- Que quer dizer com isso, senhor?
- Caluda, minha filha! - recomendou Monte-Cristo, levando o dedo aos lábios. - Disse o veneno; sim, disse a morte, e repito, a morte. Mas beba primeiro isto - e o conde tirou da algibeira um frasco que continha um licor vermelho de que deitou algumas gotas no copo. - Depois de beber, não tome mais nada esta noite.
Valentine estendeu a mão; mas assim que tocou no copo, retirou-a com terror.
Monte-Cristo pegou no copo, bebeu metade do líquido e apresentou-o a Valentine, que bebeu, sorrindo, o resto do licor que continha.

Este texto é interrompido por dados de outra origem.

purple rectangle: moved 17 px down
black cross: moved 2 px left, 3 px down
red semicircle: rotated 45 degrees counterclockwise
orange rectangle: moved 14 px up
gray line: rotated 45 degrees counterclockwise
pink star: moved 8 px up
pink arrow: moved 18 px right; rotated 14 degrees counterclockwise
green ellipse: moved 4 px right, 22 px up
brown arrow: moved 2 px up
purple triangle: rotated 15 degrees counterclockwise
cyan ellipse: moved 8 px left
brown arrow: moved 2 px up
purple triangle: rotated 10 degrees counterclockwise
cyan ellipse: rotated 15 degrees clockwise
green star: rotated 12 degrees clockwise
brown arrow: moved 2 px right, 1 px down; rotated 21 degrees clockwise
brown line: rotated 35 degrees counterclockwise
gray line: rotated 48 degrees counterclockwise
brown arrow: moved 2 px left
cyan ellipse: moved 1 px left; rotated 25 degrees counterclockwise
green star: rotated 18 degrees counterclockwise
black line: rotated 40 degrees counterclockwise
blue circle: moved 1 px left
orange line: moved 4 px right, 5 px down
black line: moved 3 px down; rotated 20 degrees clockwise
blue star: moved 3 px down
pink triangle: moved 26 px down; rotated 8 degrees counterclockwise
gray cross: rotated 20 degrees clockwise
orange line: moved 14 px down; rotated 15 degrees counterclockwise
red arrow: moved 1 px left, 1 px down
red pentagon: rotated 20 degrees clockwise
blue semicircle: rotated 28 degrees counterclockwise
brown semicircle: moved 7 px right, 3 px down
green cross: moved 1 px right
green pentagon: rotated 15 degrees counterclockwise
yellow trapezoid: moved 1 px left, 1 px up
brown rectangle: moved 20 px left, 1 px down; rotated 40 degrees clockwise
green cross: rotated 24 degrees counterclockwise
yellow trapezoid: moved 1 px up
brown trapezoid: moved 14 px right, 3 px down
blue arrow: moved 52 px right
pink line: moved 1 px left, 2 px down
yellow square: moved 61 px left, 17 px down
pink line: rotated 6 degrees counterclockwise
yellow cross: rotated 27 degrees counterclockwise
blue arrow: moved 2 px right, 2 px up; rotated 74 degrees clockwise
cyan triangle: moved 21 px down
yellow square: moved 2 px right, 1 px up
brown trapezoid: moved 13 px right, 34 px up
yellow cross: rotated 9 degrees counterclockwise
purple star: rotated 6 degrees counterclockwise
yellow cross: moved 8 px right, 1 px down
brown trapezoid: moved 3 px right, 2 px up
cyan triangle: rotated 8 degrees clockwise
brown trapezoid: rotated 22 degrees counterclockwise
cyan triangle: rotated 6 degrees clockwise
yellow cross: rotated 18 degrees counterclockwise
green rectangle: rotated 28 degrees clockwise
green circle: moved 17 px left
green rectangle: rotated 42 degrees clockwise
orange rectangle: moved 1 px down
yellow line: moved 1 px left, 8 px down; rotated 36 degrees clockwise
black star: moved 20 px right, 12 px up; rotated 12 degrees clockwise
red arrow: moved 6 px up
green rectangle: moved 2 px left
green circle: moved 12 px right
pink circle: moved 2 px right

- Sim, reconheço o gosto das minhas beberagens nocturnas, da água que restitua um pouco de frescura ao meu peito e um pouco de calma ao meu cérebro. Obrigada, senhor, obrigada.
- Aqui tem como viveu quatro noites, Valentine - disse o conde. - Mas eu, como vivi? Oh, que horas cruéis me fez passar! Oh, que horríveis torturas me infligiu quando via deitar-lhe no copo o veneno mortal, quando temia que tivesse tempo de o beber antes de eu ter tempo de o despejar na chaminé!

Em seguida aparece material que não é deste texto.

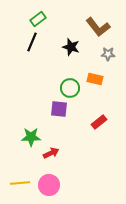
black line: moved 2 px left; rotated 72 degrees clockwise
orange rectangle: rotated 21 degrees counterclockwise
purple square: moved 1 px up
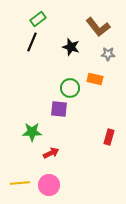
red rectangle: moved 10 px right, 15 px down; rotated 35 degrees counterclockwise
green star: moved 1 px right, 5 px up
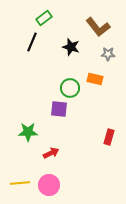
green rectangle: moved 6 px right, 1 px up
green star: moved 4 px left
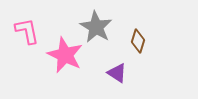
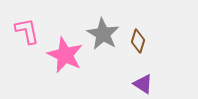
gray star: moved 7 px right, 7 px down
purple triangle: moved 26 px right, 11 px down
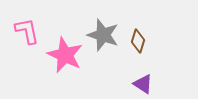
gray star: moved 1 px down; rotated 12 degrees counterclockwise
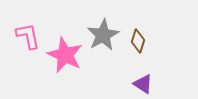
pink L-shape: moved 1 px right, 5 px down
gray star: rotated 24 degrees clockwise
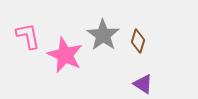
gray star: rotated 8 degrees counterclockwise
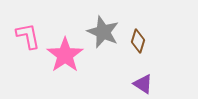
gray star: moved 3 px up; rotated 12 degrees counterclockwise
pink star: rotated 12 degrees clockwise
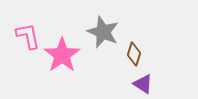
brown diamond: moved 4 px left, 13 px down
pink star: moved 3 px left
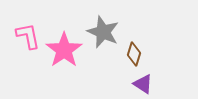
pink star: moved 2 px right, 5 px up
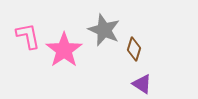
gray star: moved 1 px right, 2 px up
brown diamond: moved 5 px up
purple triangle: moved 1 px left
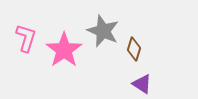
gray star: moved 1 px left, 1 px down
pink L-shape: moved 2 px left, 2 px down; rotated 28 degrees clockwise
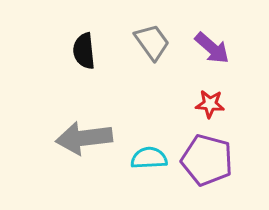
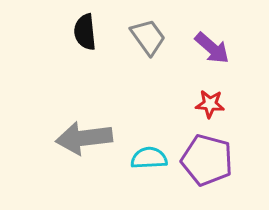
gray trapezoid: moved 4 px left, 5 px up
black semicircle: moved 1 px right, 19 px up
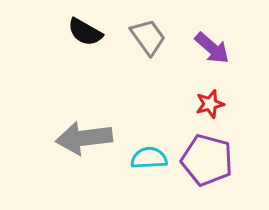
black semicircle: rotated 54 degrees counterclockwise
red star: rotated 20 degrees counterclockwise
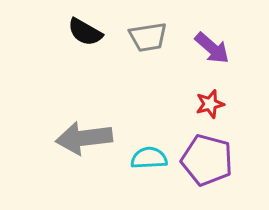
gray trapezoid: rotated 117 degrees clockwise
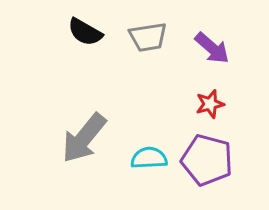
gray arrow: rotated 44 degrees counterclockwise
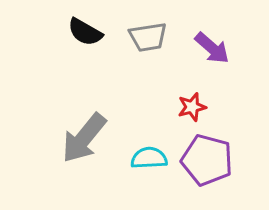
red star: moved 18 px left, 3 px down
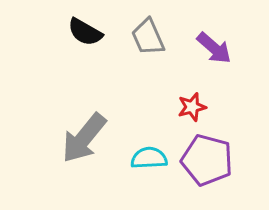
gray trapezoid: rotated 75 degrees clockwise
purple arrow: moved 2 px right
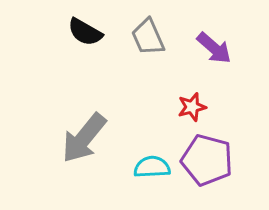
cyan semicircle: moved 3 px right, 9 px down
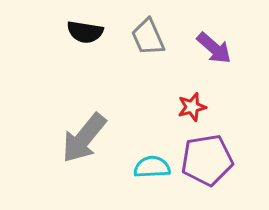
black semicircle: rotated 21 degrees counterclockwise
purple pentagon: rotated 24 degrees counterclockwise
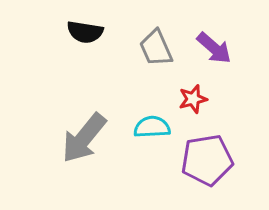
gray trapezoid: moved 8 px right, 11 px down
red star: moved 1 px right, 8 px up
cyan semicircle: moved 40 px up
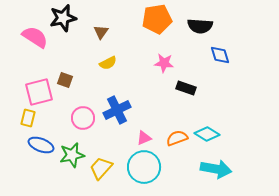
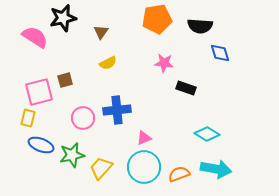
blue diamond: moved 2 px up
brown square: rotated 35 degrees counterclockwise
blue cross: rotated 20 degrees clockwise
orange semicircle: moved 2 px right, 36 px down
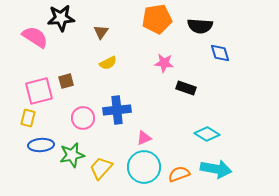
black star: moved 2 px left; rotated 8 degrees clockwise
brown square: moved 1 px right, 1 px down
pink square: moved 1 px up
blue ellipse: rotated 25 degrees counterclockwise
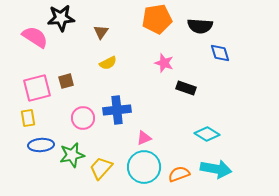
pink star: rotated 12 degrees clockwise
pink square: moved 2 px left, 3 px up
yellow rectangle: rotated 24 degrees counterclockwise
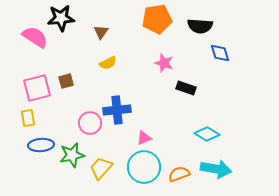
pink circle: moved 7 px right, 5 px down
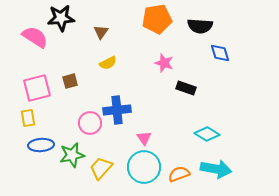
brown square: moved 4 px right
pink triangle: rotated 42 degrees counterclockwise
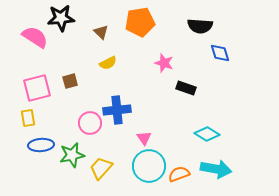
orange pentagon: moved 17 px left, 3 px down
brown triangle: rotated 21 degrees counterclockwise
cyan circle: moved 5 px right, 1 px up
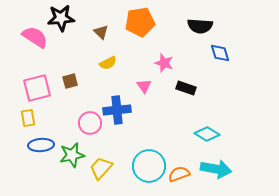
pink triangle: moved 52 px up
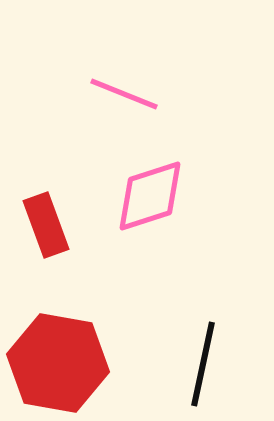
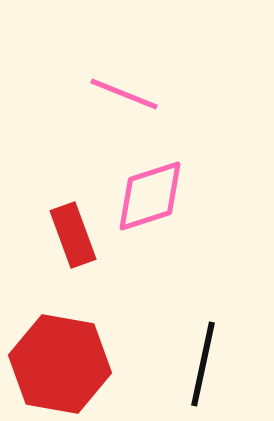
red rectangle: moved 27 px right, 10 px down
red hexagon: moved 2 px right, 1 px down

- Diz - prosseguiu Valentine no cúmulo do terror - que sofreu mil torturas ao ver deitar no meu copo o veneno mortal? Mas se viu deitarem-me o veneno no copo, também viu a pessoa que o deitava?
- Também.
Valentine sentou-se na cama e, aconchegando ao peito, mais pálida do que a neve, a cambraia bordada, ainda húmida do suor frio do delírio, ao qual começava a juntar-se o suor ainda mais gelado do terror, repetiu.
- Viu-a?
- Vi -respondeu pela segunda vez o conde.
- O que me diz é horrível, senhor! O que pretende fazer-me crer é algo infernal! O quê, na casa do meu pai, no meu quarto, no meu leito de dor continuam a assassinar-me?! Oh, retire-se, senhor! Isso é tentar a minha consciência, blasfemar da bondade divina, é impossível, não pode ser!

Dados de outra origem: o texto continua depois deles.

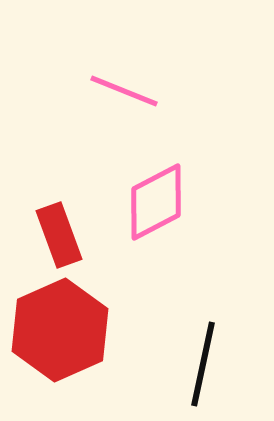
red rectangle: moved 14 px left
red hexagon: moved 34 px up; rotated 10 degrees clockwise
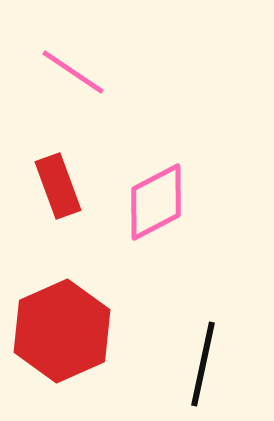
pink line: moved 51 px left, 19 px up; rotated 12 degrees clockwise
red rectangle: moved 1 px left, 49 px up
red hexagon: moved 2 px right, 1 px down
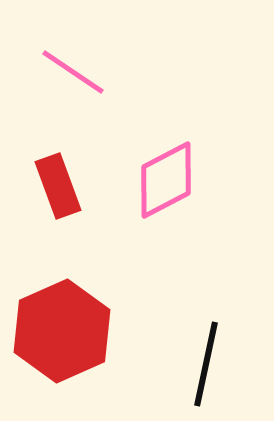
pink diamond: moved 10 px right, 22 px up
black line: moved 3 px right
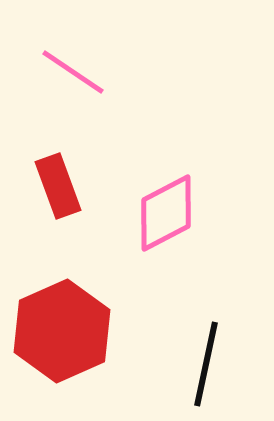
pink diamond: moved 33 px down
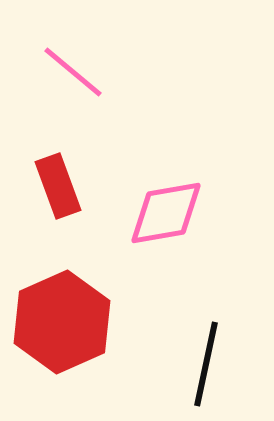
pink line: rotated 6 degrees clockwise
pink diamond: rotated 18 degrees clockwise
red hexagon: moved 9 px up
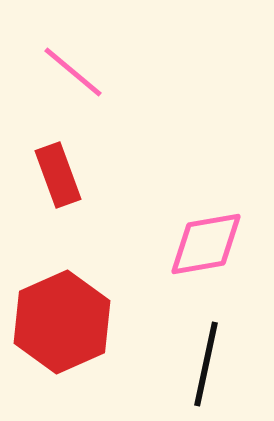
red rectangle: moved 11 px up
pink diamond: moved 40 px right, 31 px down
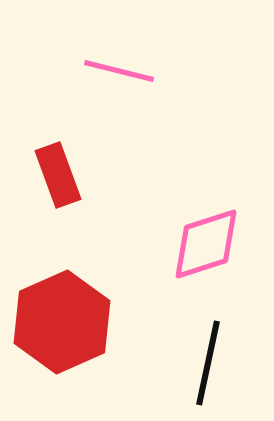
pink line: moved 46 px right, 1 px up; rotated 26 degrees counterclockwise
pink diamond: rotated 8 degrees counterclockwise
black line: moved 2 px right, 1 px up
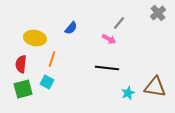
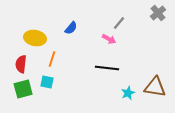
cyan square: rotated 16 degrees counterclockwise
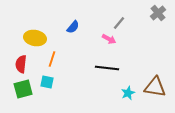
blue semicircle: moved 2 px right, 1 px up
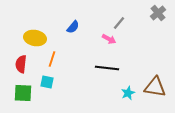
green square: moved 4 px down; rotated 18 degrees clockwise
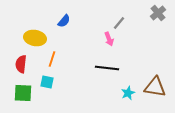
blue semicircle: moved 9 px left, 6 px up
pink arrow: rotated 40 degrees clockwise
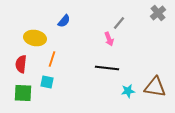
cyan star: moved 2 px up; rotated 16 degrees clockwise
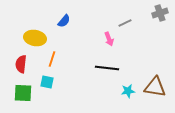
gray cross: moved 2 px right; rotated 21 degrees clockwise
gray line: moved 6 px right; rotated 24 degrees clockwise
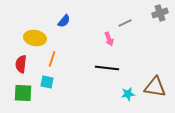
cyan star: moved 3 px down
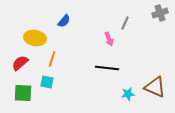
gray line: rotated 40 degrees counterclockwise
red semicircle: moved 1 px left, 1 px up; rotated 42 degrees clockwise
brown triangle: rotated 15 degrees clockwise
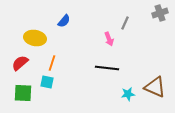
orange line: moved 4 px down
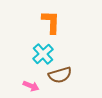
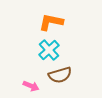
orange L-shape: rotated 80 degrees counterclockwise
cyan cross: moved 6 px right, 4 px up
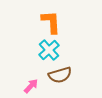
orange L-shape: rotated 75 degrees clockwise
pink arrow: rotated 70 degrees counterclockwise
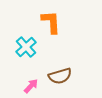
cyan cross: moved 23 px left, 3 px up
brown semicircle: moved 1 px down
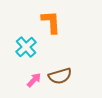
pink arrow: moved 3 px right, 6 px up
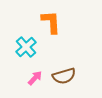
brown semicircle: moved 4 px right
pink arrow: moved 1 px right, 2 px up
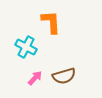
cyan cross: rotated 20 degrees counterclockwise
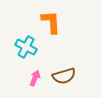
pink arrow: rotated 21 degrees counterclockwise
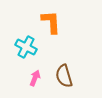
brown semicircle: rotated 90 degrees clockwise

- É porventura a primeira pessoa que essa mão fere, Valentine? Não viu cair à sua volta o Sr. de Saint-Méran, a Sr.ª de Saint-Méran, e Barrois? Não teria visto cair o Sr. Noirtier, se o tratamento que segue há cerca de três anos o não protegesse, combatendo o veneno através da habituação ao veneno?
- Oh, meu Deus, será por isso que há perto de um mês o avozinho exige que compartilhe todas as suas bebidas?! - exclamou Valentine.
- E essas bebidas têm um gosto amargo como o da casca de laranja meio seca, não é verdade? - perguntou Monte-Cristo.
- Têm, sim, meu Deus, têm!
- Isso explica-me tudo - declarou Monte-Cristo. - Ele também sabe que se envenena aqui e talvez saiba quem envenena.